GAITHERSBURG, MD. — Harvey Hottel, Inc., a highly diversified mechanical contractor headquartered here has been in business for 70 years. For the past 20, they have been doing geothermal installations.
“It was a pioneer market back then,” Dick Hottel, company CEO said. Hottel is the second of three generations to run the company (and is planning to move to a consultant role within the next few years when his sons take over). He has seen geothermal grow from small, high-end residential jobs to large-scale commercial jobs, while the technology involved has advanced by leaps and bounds.
In the last five years, however, Hottel has really seen the market for geothermal take off in Maryland. “Based on my 50 years in the business,” Hottel said, “this is the greatest market I’ve ever seen… it’s been very good for us.”
Promotions and subsidies from the state of Maryland have been important factors in the rise of the geothermal market. A perfect example is the job Harvey Hottel, Inc., did for the Kentlands Community Center in August-September of 2013.
The center is a 9,000-sq. ft., two-story building with a high glass ratio. The building had a 15-year-old air-source cooling system with a gas furnace heating system that was nearing the end of its service life.
“It’s a high-end community,” Dick Hottel explained, “with all types of houses… and a very active group. They wanted to see if they could do a geothermal application.”
Harvey Hottel, Inc., entered into a design competition for the job. At about the same time the state of Maryland announced its “Game Changer” grant competition. The design team at Harvey Hottel, working with the Mike Heavener of GeoSolar Energy (and a Bosch Thermotechnology rep) decided to submit an application.
“So I made a deal with [Kentlands]: if I get this grant for you, I get to do the job, and they agreed,” Dick Hottel said. “The total project was $277,000, and the grant was for 43 percent — about $120,000 they got in a grant!” The managers of the center say that without the grant they would probably have delayed the job for a year or two.
What made the design a winner with both the state and the Kentlands community was the use of two vertical standing column wells connected in an open loop for the geothermal source. Engineers estimated that a more conventional open-loop system might require as many as 20 wells. And those wells would have been difficult to drill.
“The high level of rock would have made horizontal drilling [for a closed loop system] very difficult,” Hottel said.
Additionally, a standing column system is able to take advantage of heat transfer through conduction, convection and advective heat transfer. The wells were drilled 950-ft. deep into granite and cased to 100-ft. Here the high level of rock actually became an asset. Without it, the casing would have needed to extend all the way down, increasing the cost of the project.
The static water level settled at 14-ft. with a pumping yield of 4 gallons per minute, which was optimal for the final system. “It’s a standing column of water,” Hottel said. “You have a pump down there about halfway, and you’re drawing water from the bottom up, and putting it back in at the top… almost like an open well, but you’re not drawing that high volume of water. It works well.”

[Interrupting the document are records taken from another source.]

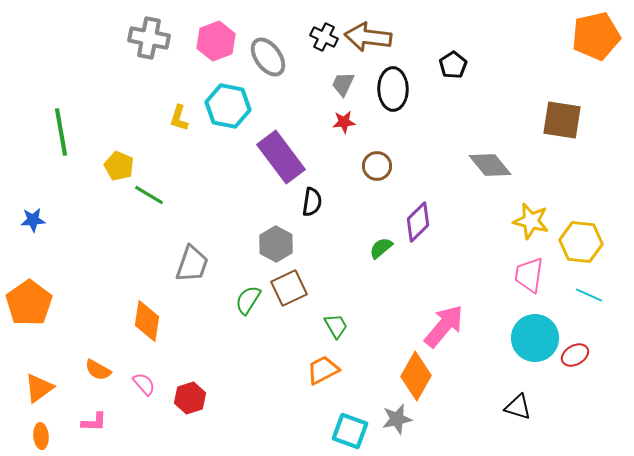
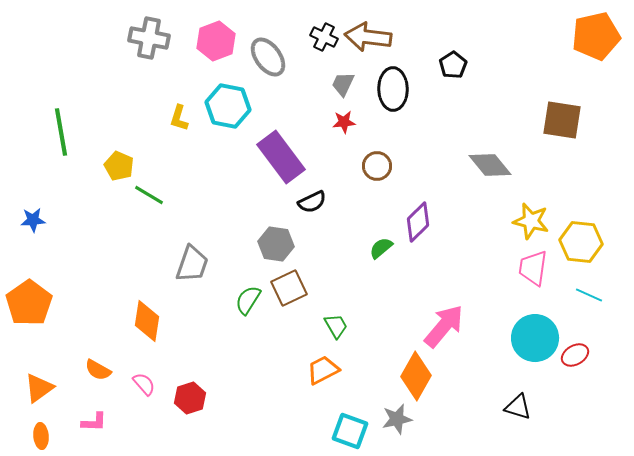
black semicircle at (312, 202): rotated 56 degrees clockwise
gray hexagon at (276, 244): rotated 20 degrees counterclockwise
pink trapezoid at (529, 275): moved 4 px right, 7 px up
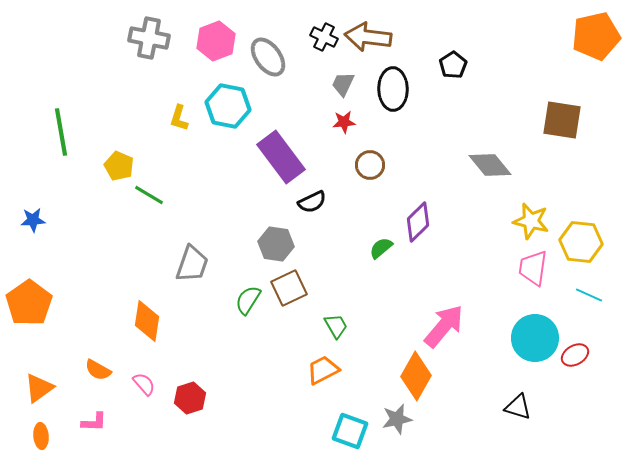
brown circle at (377, 166): moved 7 px left, 1 px up
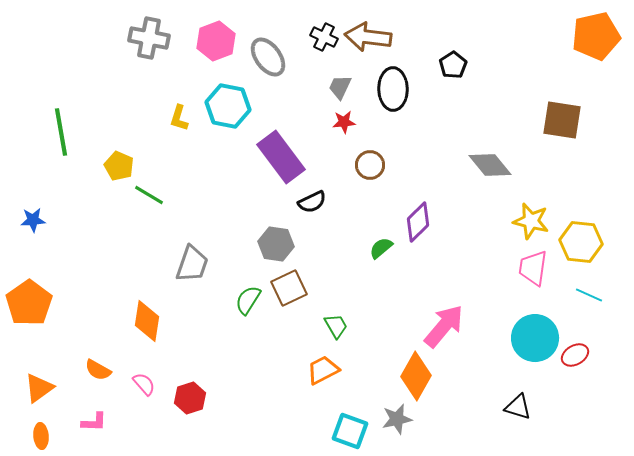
gray trapezoid at (343, 84): moved 3 px left, 3 px down
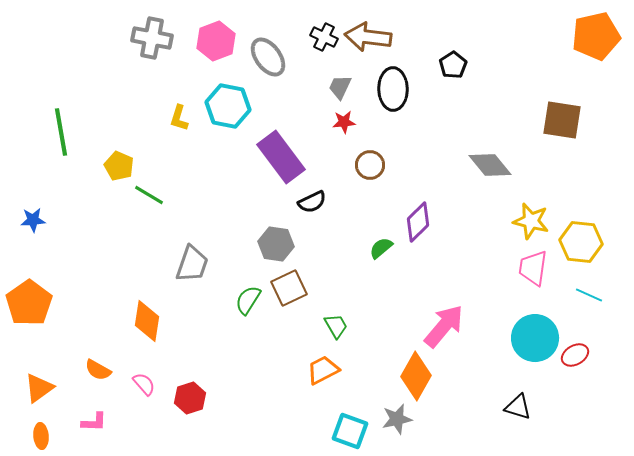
gray cross at (149, 38): moved 3 px right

The submersible pumps were 2 hp units from Grundfos with variable frequency drive to improve system efficiency. The pumps drew water through a 2” Porter Shroud.
Harvey Hottel, Inc., installed four 6-ton geothermal FHP heat pumps from Bosch Thermotechnology, two single-stage and two two-stage (model numbers ES 070-3 and ES 071-3), to provide better zone control. “We put the [two-stage] units where we had a load that varies,” Dick Hottel said.
Being a retrofit, Hottel had to contend with the old heat distribution system, which meant a lot of work on the old ducts in the attic. “We had to take sections of the ceiling out,” Hottel said. “It was tricky, but we’re used to doing that kind of work.” The building was also in use during the entire retrofit, meaning technicians had to work around the occupants.
The final control set up was a Wi-Fi-enabled, intelligent system that can be monitored and controlled from any browser window. “We can read it remotely from our service center,” Hottel said. “We can even tell the temperature of water coming from the standing column.”
The leaders and facility managers at the Kentlands Community Center have been very satisfied with the performance of their new geothermal system. Even during the extreme “polar vortex” winter of 2013-2014, the supply water to the heat pumps averaged 46°F, providing abundant thermal energy for the heat pumps.
Dick Hottel and his design staff were also pleased that their energy savings estimations came in on the money. “They asked us how much they were going to save in utilities,” Hottel said, “and we estimated 40 percent. Well, after the first year they did their own energy calculations and it came out to exactly 40 percent savings!”
This is not the first standing column geothermal design to prove a success for Harvey Hottel, Inc., and Dick Hottel feels confident it is far from the last. Economical, suitable for the rocky terrain of the mid-Atlantic states, and combining the best traits of open- and closed-loop systems, he sees many more standing column wells in his company’s future.
“In this town, we’ve got a big market. Also in Northern Virginia, D.C…. I don’t think there’s anyone else doing large commercial projects with standing column,” Hottel said. “I feel we have a real niche market there.”